YOUR INSTRUCTIONS => Recast the stored data entries as a Markdown table with two columns, Row and Line, where Row numbers each line in order and Line holds its text. Leave out any blank lines.

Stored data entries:
** START **

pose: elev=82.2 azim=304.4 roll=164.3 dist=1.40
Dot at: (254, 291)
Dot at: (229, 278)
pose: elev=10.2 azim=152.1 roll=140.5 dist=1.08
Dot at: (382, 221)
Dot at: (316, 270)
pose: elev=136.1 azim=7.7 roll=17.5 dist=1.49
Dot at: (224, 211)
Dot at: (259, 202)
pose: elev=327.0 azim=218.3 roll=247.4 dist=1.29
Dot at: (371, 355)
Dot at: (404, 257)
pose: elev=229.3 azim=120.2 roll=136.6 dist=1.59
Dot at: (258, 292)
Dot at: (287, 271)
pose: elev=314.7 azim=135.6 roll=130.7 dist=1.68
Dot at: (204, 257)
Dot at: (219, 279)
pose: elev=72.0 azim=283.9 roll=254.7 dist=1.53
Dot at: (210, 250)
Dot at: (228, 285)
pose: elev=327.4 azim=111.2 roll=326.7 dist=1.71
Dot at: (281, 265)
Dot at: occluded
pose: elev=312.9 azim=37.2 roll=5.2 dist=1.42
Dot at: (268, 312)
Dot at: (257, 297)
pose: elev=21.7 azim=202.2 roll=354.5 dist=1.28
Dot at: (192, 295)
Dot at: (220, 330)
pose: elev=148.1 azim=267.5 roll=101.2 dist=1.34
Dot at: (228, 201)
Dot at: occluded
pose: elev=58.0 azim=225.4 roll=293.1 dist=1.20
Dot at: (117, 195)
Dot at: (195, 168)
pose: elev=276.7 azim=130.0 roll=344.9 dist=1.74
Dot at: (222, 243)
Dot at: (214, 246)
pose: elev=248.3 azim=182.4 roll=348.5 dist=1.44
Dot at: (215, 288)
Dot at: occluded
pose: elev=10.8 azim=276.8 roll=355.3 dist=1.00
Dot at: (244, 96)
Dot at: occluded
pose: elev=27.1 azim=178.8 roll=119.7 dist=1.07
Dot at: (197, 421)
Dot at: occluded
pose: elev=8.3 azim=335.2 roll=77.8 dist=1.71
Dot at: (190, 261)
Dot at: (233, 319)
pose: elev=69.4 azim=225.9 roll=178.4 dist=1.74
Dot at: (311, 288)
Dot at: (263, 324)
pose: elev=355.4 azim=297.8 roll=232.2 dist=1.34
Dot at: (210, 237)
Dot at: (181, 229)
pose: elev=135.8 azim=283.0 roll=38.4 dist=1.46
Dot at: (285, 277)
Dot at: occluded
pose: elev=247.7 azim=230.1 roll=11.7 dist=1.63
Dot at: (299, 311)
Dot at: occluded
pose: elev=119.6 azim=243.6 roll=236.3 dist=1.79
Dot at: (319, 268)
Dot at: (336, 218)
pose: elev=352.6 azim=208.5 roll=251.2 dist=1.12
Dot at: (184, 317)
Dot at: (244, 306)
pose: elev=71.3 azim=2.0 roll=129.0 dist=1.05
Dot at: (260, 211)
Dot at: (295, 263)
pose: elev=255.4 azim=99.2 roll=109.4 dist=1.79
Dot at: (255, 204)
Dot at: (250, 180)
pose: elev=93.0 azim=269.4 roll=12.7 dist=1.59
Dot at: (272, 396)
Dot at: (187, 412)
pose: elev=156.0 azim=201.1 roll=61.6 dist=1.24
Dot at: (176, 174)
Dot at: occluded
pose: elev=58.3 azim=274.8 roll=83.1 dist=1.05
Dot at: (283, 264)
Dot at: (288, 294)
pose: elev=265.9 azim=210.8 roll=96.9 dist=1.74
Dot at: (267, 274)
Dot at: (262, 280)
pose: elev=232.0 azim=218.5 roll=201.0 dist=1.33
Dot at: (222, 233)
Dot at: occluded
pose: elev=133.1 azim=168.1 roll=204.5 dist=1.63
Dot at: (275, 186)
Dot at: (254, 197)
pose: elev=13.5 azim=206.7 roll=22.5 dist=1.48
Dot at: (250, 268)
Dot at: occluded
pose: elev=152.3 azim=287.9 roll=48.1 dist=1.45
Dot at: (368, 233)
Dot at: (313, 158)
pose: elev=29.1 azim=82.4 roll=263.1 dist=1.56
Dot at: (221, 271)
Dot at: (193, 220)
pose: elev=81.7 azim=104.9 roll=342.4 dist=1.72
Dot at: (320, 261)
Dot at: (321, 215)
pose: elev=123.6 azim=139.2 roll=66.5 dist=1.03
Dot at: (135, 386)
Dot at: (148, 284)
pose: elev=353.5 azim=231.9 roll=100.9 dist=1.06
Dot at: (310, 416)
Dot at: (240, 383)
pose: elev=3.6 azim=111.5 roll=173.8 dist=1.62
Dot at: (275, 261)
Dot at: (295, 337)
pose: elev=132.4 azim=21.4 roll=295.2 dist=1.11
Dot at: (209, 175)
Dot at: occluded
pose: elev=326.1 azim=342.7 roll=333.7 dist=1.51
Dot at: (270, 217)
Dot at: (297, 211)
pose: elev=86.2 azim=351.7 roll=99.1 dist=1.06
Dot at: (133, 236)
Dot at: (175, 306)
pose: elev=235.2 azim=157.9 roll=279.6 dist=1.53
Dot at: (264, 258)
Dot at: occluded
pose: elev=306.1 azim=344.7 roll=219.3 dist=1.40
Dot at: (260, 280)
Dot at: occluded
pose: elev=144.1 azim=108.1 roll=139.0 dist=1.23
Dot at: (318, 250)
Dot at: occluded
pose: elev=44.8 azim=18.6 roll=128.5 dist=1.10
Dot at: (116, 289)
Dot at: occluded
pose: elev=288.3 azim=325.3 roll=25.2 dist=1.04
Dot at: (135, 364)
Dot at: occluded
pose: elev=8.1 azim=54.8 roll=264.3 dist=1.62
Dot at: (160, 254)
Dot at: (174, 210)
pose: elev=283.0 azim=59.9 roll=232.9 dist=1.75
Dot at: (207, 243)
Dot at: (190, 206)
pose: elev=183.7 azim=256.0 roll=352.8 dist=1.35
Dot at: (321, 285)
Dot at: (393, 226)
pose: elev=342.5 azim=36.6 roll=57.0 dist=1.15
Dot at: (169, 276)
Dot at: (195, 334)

** END **

TASK RESULT =>
| Row | Line |
|---|---|
| 1 | pose: elev=82.2 azim=304.4 roll=164.3 dist=1.40 |
| 2 | Dot at: (254, 291) |
| 3 | Dot at: (229, 278) |
| 4 | pose: elev=10.2 azim=152.1 roll=140.5 dist=1.08 |
| 5 | Dot at: (382, 221) |
| 6 | Dot at: (316, 270) |
| 7 | pose: elev=136.1 azim=7.7 roll=17.5 dist=1.49 |
| 8 | Dot at: (224, 211) |
| 9 | Dot at: (259, 202) |
| 10 | pose: elev=327.0 azim=218.3 roll=247.4 dist=1.29 |
| 11 | Dot at: (371, 355) |
| 12 | Dot at: (404, 257) |
| 13 | pose: elev=229.3 azim=120.2 roll=136.6 dist=1.59 |
| 14 | Dot at: (258, 292) |
| 15 | Dot at: (287, 271) |
| 16 | pose: elev=314.7 azim=135.6 roll=130.7 dist=1.68 |
| 17 | Dot at: (204, 257) |
| 18 | Dot at: (219, 279) |
| 19 | pose: elev=72.0 azim=283.9 roll=254.7 dist=1.53 |
| 20 | Dot at: (210, 250) |
| 21 | Dot at: (228, 285) |
| 22 | pose: elev=327.4 azim=111.2 roll=326.7 dist=1.71 |
| 23 | Dot at: (281, 265) |
| 24 | Dot at: occluded |
| 25 | pose: elev=312.9 azim=37.2 roll=5.2 dist=1.42 |
| 26 | Dot at: (268, 312) |
| 27 | Dot at: (257, 297) |
| 28 | pose: elev=21.7 azim=202.2 roll=354.5 dist=1.28 |
| 29 | Dot at: (192, 295) |
| 30 | Dot at: (220, 330) |
| 31 | pose: elev=148.1 azim=267.5 roll=101.2 dist=1.34 |
| 32 | Dot at: (228, 201) |
| 33 | Dot at: occluded |
| 34 | pose: elev=58.0 azim=225.4 roll=293.1 dist=1.20 |
| 35 | Dot at: (117, 195) |
| 36 | Dot at: (195, 168) |
| 37 | pose: elev=276.7 azim=130.0 roll=344.9 dist=1.74 |
| 38 | Dot at: (222, 243) |
| 39 | Dot at: (214, 246) |
| 40 | pose: elev=248.3 azim=182.4 roll=348.5 dist=1.44 |
| 41 | Dot at: (215, 288) |
| 42 | Dot at: occluded |
| 43 | pose: elev=10.8 azim=276.8 roll=355.3 dist=1.00 |
| 44 | Dot at: (244, 96) |
| 45 | Dot at: occluded |
| 46 | pose: elev=27.1 azim=178.8 roll=119.7 dist=1.07 |
| 47 | Dot at: (197, 421) |
| 48 | Dot at: occluded |
| 49 | pose: elev=8.3 azim=335.2 roll=77.8 dist=1.71 |
| 50 | Dot at: (190, 261) |
| 51 | Dot at: (233, 319) |
| 52 | pose: elev=69.4 azim=225.9 roll=178.4 dist=1.74 |
| 53 | Dot at: (311, 288) |
| 54 | Dot at: (263, 324) |
| 55 | pose: elev=355.4 azim=297.8 roll=232.2 dist=1.34 |
| 56 | Dot at: (210, 237) |
| 57 | Dot at: (181, 229) |
| 58 | pose: elev=135.8 azim=283.0 roll=38.4 dist=1.46 |
| 59 | Dot at: (285, 277) |
| 60 | Dot at: occluded |
| 61 | pose: elev=247.7 azim=230.1 roll=11.7 dist=1.63 |
| 62 | Dot at: (299, 311) |
| 63 | Dot at: occluded |
| 64 | pose: elev=119.6 azim=243.6 roll=236.3 dist=1.79 |
| 65 | Dot at: (319, 268) |
| 66 | Dot at: (336, 218) |
| 67 | pose: elev=352.6 azim=208.5 roll=251.2 dist=1.12 |
| 68 | Dot at: (184, 317) |
| 69 | Dot at: (244, 306) |
| 70 | pose: elev=71.3 azim=2.0 roll=129.0 dist=1.05 |
| 71 | Dot at: (260, 211) |
| 72 | Dot at: (295, 263) |
| 73 | pose: elev=255.4 azim=99.2 roll=109.4 dist=1.79 |
| 74 | Dot at: (255, 204) |
| 75 | Dot at: (250, 180) |
| 76 | pose: elev=93.0 azim=269.4 roll=12.7 dist=1.59 |
| 77 | Dot at: (272, 396) |
| 78 | Dot at: (187, 412) |
| 79 | pose: elev=156.0 azim=201.1 roll=61.6 dist=1.24 |
| 80 | Dot at: (176, 174) |
| 81 | Dot at: occluded |
| 82 | pose: elev=58.3 azim=274.8 roll=83.1 dist=1.05 |
| 83 | Dot at: (283, 264) |
| 84 | Dot at: (288, 294) |
| 85 | pose: elev=265.9 azim=210.8 roll=96.9 dist=1.74 |
| 86 | Dot at: (267, 274) |
| 87 | Dot at: (262, 280) |
| 88 | pose: elev=232.0 azim=218.5 roll=201.0 dist=1.33 |
| 89 | Dot at: (222, 233) |
| 90 | Dot at: occluded |
| 91 | pose: elev=133.1 azim=168.1 roll=204.5 dist=1.63 |
| 92 | Dot at: (275, 186) |
| 93 | Dot at: (254, 197) |
| 94 | pose: elev=13.5 azim=206.7 roll=22.5 dist=1.48 |
| 95 | Dot at: (250, 268) |
| 96 | Dot at: occluded |
| 97 | pose: elev=152.3 azim=287.9 roll=48.1 dist=1.45 |
| 98 | Dot at: (368, 233) |
| 99 | Dot at: (313, 158) |
| 100 | pose: elev=29.1 azim=82.4 roll=263.1 dist=1.56 |
| 101 | Dot at: (221, 271) |
| 102 | Dot at: (193, 220) |
| 103 | pose: elev=81.7 azim=104.9 roll=342.4 dist=1.72 |
| 104 | Dot at: (320, 261) |
| 105 | Dot at: (321, 215) |
| 106 | pose: elev=123.6 azim=139.2 roll=66.5 dist=1.03 |
| 107 | Dot at: (135, 386) |
| 108 | Dot at: (148, 284) |
| 109 | pose: elev=353.5 azim=231.9 roll=100.9 dist=1.06 |
| 110 | Dot at: (310, 416) |
| 111 | Dot at: (240, 383) |
| 112 | pose: elev=3.6 azim=111.5 roll=173.8 dist=1.62 |
| 113 | Dot at: (275, 261) |
| 114 | Dot at: (295, 337) |
| 115 | pose: elev=132.4 azim=21.4 roll=295.2 dist=1.11 |
| 116 | Dot at: (209, 175) |
| 117 | Dot at: occluded |
| 118 | pose: elev=326.1 azim=342.7 roll=333.7 dist=1.51 |
| 119 | Dot at: (270, 217) |
| 120 | Dot at: (297, 211) |
| 121 | pose: elev=86.2 azim=351.7 roll=99.1 dist=1.06 |
| 122 | Dot at: (133, 236) |
| 123 | Dot at: (175, 306) |
| 124 | pose: elev=235.2 azim=157.9 roll=279.6 dist=1.53 |
| 125 | Dot at: (264, 258) |
| 126 | Dot at: occluded |
| 127 | pose: elev=306.1 azim=344.7 roll=219.3 dist=1.40 |
| 128 | Dot at: (260, 280) |
| 129 | Dot at: occluded |
| 130 | pose: elev=144.1 azim=108.1 roll=139.0 dist=1.23 |
| 131 | Dot at: (318, 250) |
| 132 | Dot at: occluded |
| 133 | pose: elev=44.8 azim=18.6 roll=128.5 dist=1.10 |
| 134 | Dot at: (116, 289) |
| 135 | Dot at: occluded |
| 136 | pose: elev=288.3 azim=325.3 roll=25.2 dist=1.04 |
| 137 | Dot at: (135, 364) |
| 138 | Dot at: occluded |
| 139 | pose: elev=8.1 azim=54.8 roll=264.3 dist=1.62 |
| 140 | Dot at: (160, 254) |
| 141 | Dot at: (174, 210) |
| 142 | pose: elev=283.0 azim=59.9 roll=232.9 dist=1.75 |
| 143 | Dot at: (207, 243) |
| 144 | Dot at: (190, 206) |
| 145 | pose: elev=183.7 azim=256.0 roll=352.8 dist=1.35 |
| 146 | Dot at: (321, 285) |
| 147 | Dot at: (393, 226) |
| 148 | pose: elev=342.5 azim=36.6 roll=57.0 dist=1.15 |
| 149 | Dot at: (169, 276) |
| 150 | Dot at: (195, 334) |